The Assessing Officer shall determine the amount of expenditure, in relation to the income which does not form part of the total income, in accordance with the provisions of Rule 8D(2). 
Rule 8D(2) provides for a method to determine the amount of expenditure in relation to the exempt income. According to this rule, the amount of such expenditure shall be the aggregate of the following: 

  • The amount of expenditure directly relating to the income which does not form part of the total income and 
  • An amount equal to one percent of the annual average of the monthly average of the opening and closing balances of the value of the investment, income from which does not or shall not form part of the total income. 

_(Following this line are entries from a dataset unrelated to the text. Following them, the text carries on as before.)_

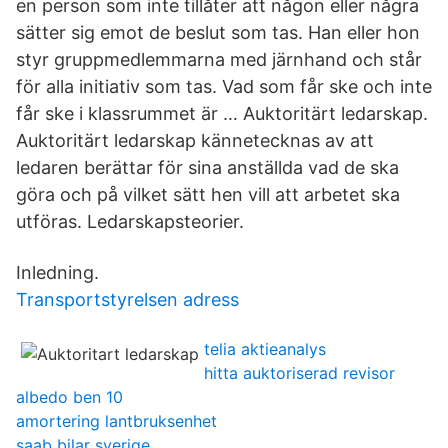
en person som inte tillåter att någon eller några
sätter sig emot de beslut som tas. Han eller hon
styr gruppmedlemmarna med järnhand och står
för alla initiativ som tas. Vad som får ske och inte
får ske i klassrummet är … Auktoritärt ledarskap.
Auktoritärt ledarskap kännetecknas av att
ledaren berättar för sina anställda vad de ska
göra och på vilket sätt hen vill att arbetet ska
utföras. Ledarskapsteorier.
Inledning.
Transportstyrelsen adress
telia aktieanalys
hitta auktoriserad revisor
albedo ben 10
amortering lantbruksenhet
saab bilar sverige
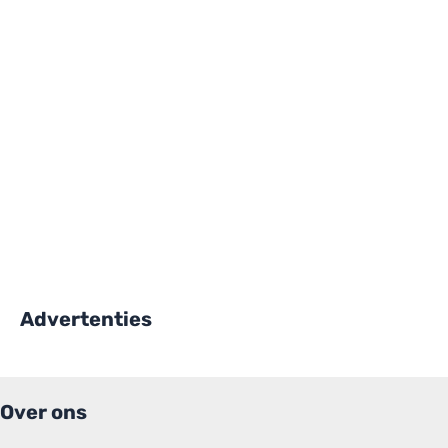
Advertenties
Over ons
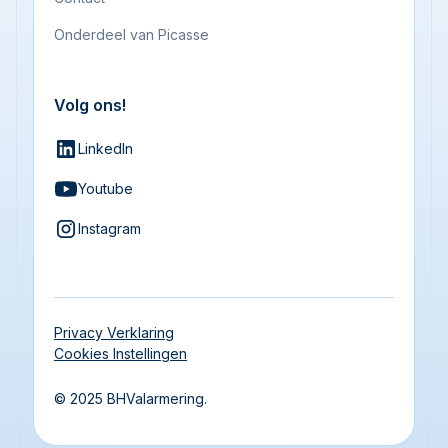
Onderdeel van Picasse
Volg ons!
LinkedIn
Youtube
Instagram
Privacy Verklaring
Cookies Instellingen
© 2025 BHValarmering.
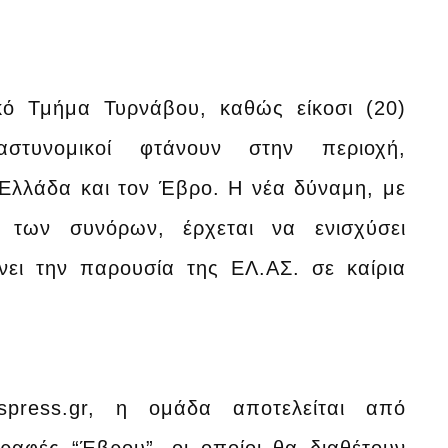
κό Τμήμα Τυρνάβου, καθώς είκοσι (20)
αστυνομικοί φτάνουν στην περιοχή,
Ελλάδα και τον Έβρο. Η νέα δύναμη, με
ς των συνόρων, έρχεται να ενισχύσει
νει την παρουσία της ΕΛ.ΑΣ. σε καίρια
spress.gr, η ομάδα αποτελείται από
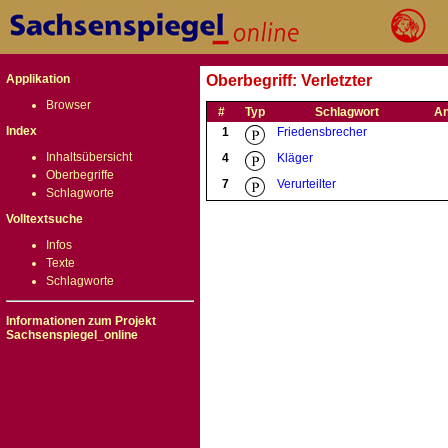
Applikation
Oberbegriff: Verletzter
Browser
#
Typ
Schlagwort
An
Index
1
Friedensbrecher
Inhaltsübersicht
4
Kläger
Oberbegriffe
7
Verurteilter
Schlagworte
Volltextsuche
Infos
Texte
Schlagworte
Informationen zum Projekt
Sachsenspiegel_online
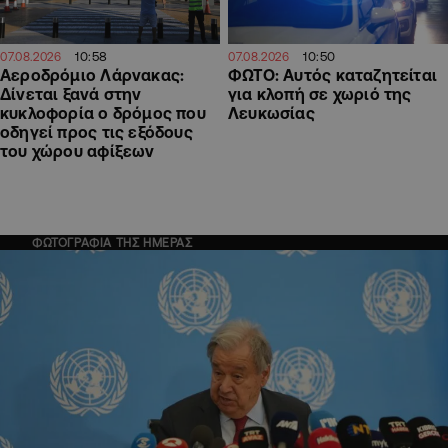
10:58
10:50
07.08.2026
07.08.2026
Αεροδρόμιο Λάρνακας:
ΦΩΤΟ: Αυτός καταζητείται
Δίνεται ξανά στην
για κλοπή σε χωριό της
κυκλοφορία ο δρόμος που
Λευκωσίας
οδηγεί προς τις εξόδους
του χώρου αφίξεων
ΦΩΤΟΓΡΑΦΙΑ ΤΗΣ ΗΜΕΡΑΣ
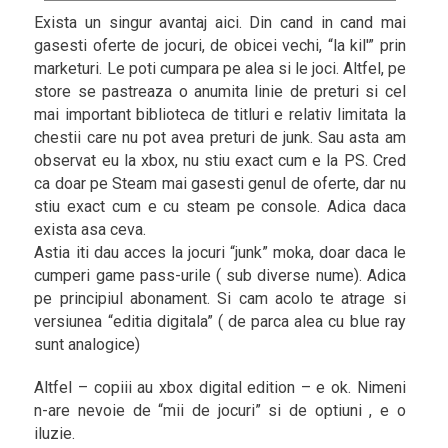
Exista un singur avantaj aici. Din cand in cand mai
gasesti oferte de jocuri, de obicei vechi, “la kil'” prin
marketuri. Le poti cumpara pe alea si le joci. Altfel, pe
store se pastreaza o anumita linie de preturi si cel
mai important biblioteca de titluri e relativ limitata la
chestii care nu pot avea preturi de junk. Sau asta am
observat eu la xbox, nu stiu exact cum e la PS. Cred
ca doar pe Steam mai gasesti genul de oferte, dar nu
stiu exact cum e cu steam pe console. Adica daca
exista asa ceva.
Astia iti dau acces la jocuri “junk” moka, doar daca le
cumperi game pass-urile ( sub diverse nume). Adica
pe principiul abonament. Si cam acolo te atrage si
versiunea “editia digitala” ( de parca alea cu blue ray
sunt analogice)
Altfel – copiii au xbox digital edition – e ok. Nimeni
n-are nevoie de “mii de jocuri” si de optiuni , e o
iluzie.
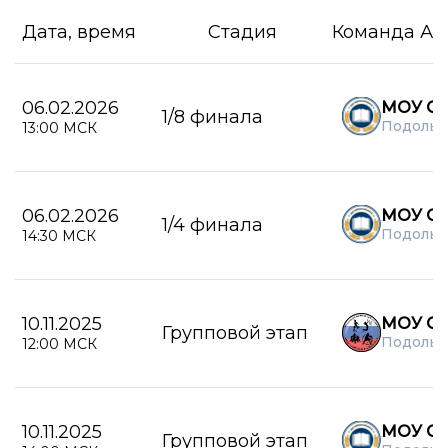
Дата, время
Стадия
Команда А
06.02.2026
МОУ СО
1/8 финала
Подольс
13:00 МСК
06.02.2026
МОУ СО
1/4 финала
Подольс
14:30 МСК
10.11.2025
МОУ С
Групповой этап
Подольс
12:00 МСК
10.11.2025
МОУ СО
Групповой этап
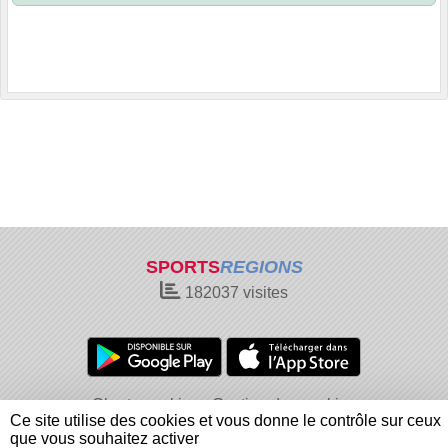
SPORTS
REGIONS
182037
visites
Charte cookies
Gestion des cookies
Ce site utilise des cookies et vous donne le contrôle sur ceux
Informations légales
Signaler un contenu inapproprié
que vous souhaitez activer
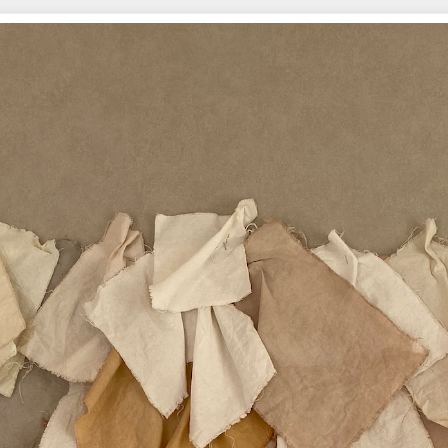
アート系 KM#004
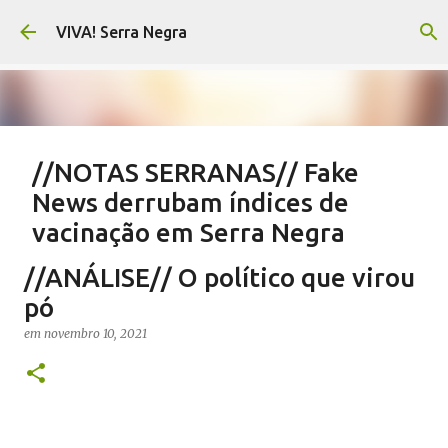
Pular para o conteúdo principal
VIVA! Serra Negra
//NOTAS SERRANAS// Fake
News derrubam índices de
vacinação em Serra Negra
em
agosto 07, 2026
CARLOS MOTTA
NOTAS SERRANAS
//ANÁLISE// O político que virou
SALETE SILVA
SAÚDE SERRA NEGRA
VACINAÇÃO SERRA NEGRA
pó
VIVA! SERRA NEGRA NO AR
em
novembro 10, 2021
0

However, the amount referred above shall not exceed the total expenditure claimed by the assessee. 

To understand the determination of the amount of expenditure under Rule 8D(2) more clearly, here is an illustration for the same: 
Assume that Mr. Y took a loan of Rs 25 lakh at the rate of 10% interest on 1st January 2020. The loan was utilized for the purpose of various investments on which Mr. Y received a dividend. Dividend income is exempt from tax under the income tax act. The amount of interest expenditure incurred on the loan was Rs. 250000. 

 

 

Month

Balance

January 

2000000

February

2750000

March

3000000

 

 


Determination of amount of total expenditure to be disallowed: 

 

Particulars

Amount

Amount of expense directly related to the income which does not form part of the total income

250000

Amount equal to one percent of the annual average of the monthly average of opening and closing balances of value of investment whose income is exempt (1% of Rs 2083333)

208333

Total amount of expense disallowed u/s 14A read with Rule 8D(2)

458333


Computation of one percent of average of investment balances: 

Monthly average: 

January: Rs 0 + Rs 2000000/2 = Rs 1000000

February: Rs 2000000 + Rs 2750000/2 = Rs 2375000

March: Rs 2750000 + Rs 3000000/2 = Rs 2875000


Annual average: 

Rs 1000000 + Rs 2375000+ Rs 2875000/3 = 2083333


Section 14A Disallowance in the Absence of Exempt Income

There had been controversies regarding the disallowance of expenditure even in the absence on the exempt income during the financial year. Various litigations were held where courts gave their judgment in favor of the taxpayers that in the absence of exempt income, no disallowance of expenditure shall be made. 

However recently in Budget 2022, an explanation was proposed to be added to Section 14A which put an end to all the debates and controversies. As per the explanation to Section 14A, notwithstanding anything contained in the Act, the provisions of this section shall apply and shall be deemed to have always applied in case where the income not forming the part of total income has not accrued or arisen or has not been received during the previous year relevant to an assessment year and the expenditure has been incurred during the said previous year in relation to such income not forming part of the total income.

To put it in simple words, if during a financial year an assessee has incurred an expense of Rs 50000 in relation to an exempt income which has not been accrued or arisen or received during that year. Now, since the exempt income is not received during the year, section 14A would not be applicable. However, the explanation to section 14A comes into force in this case, Even though there is an absence of exempt income on which the expense of Rs 50000 was incurred, the expense will not be allowed as a deduction.

This explanation has its impact on the investment in agricultural land or partnership firms and various other revenues that are exempt under the law. However, it is not applicable to investments from which dividend income is earned by the assessee.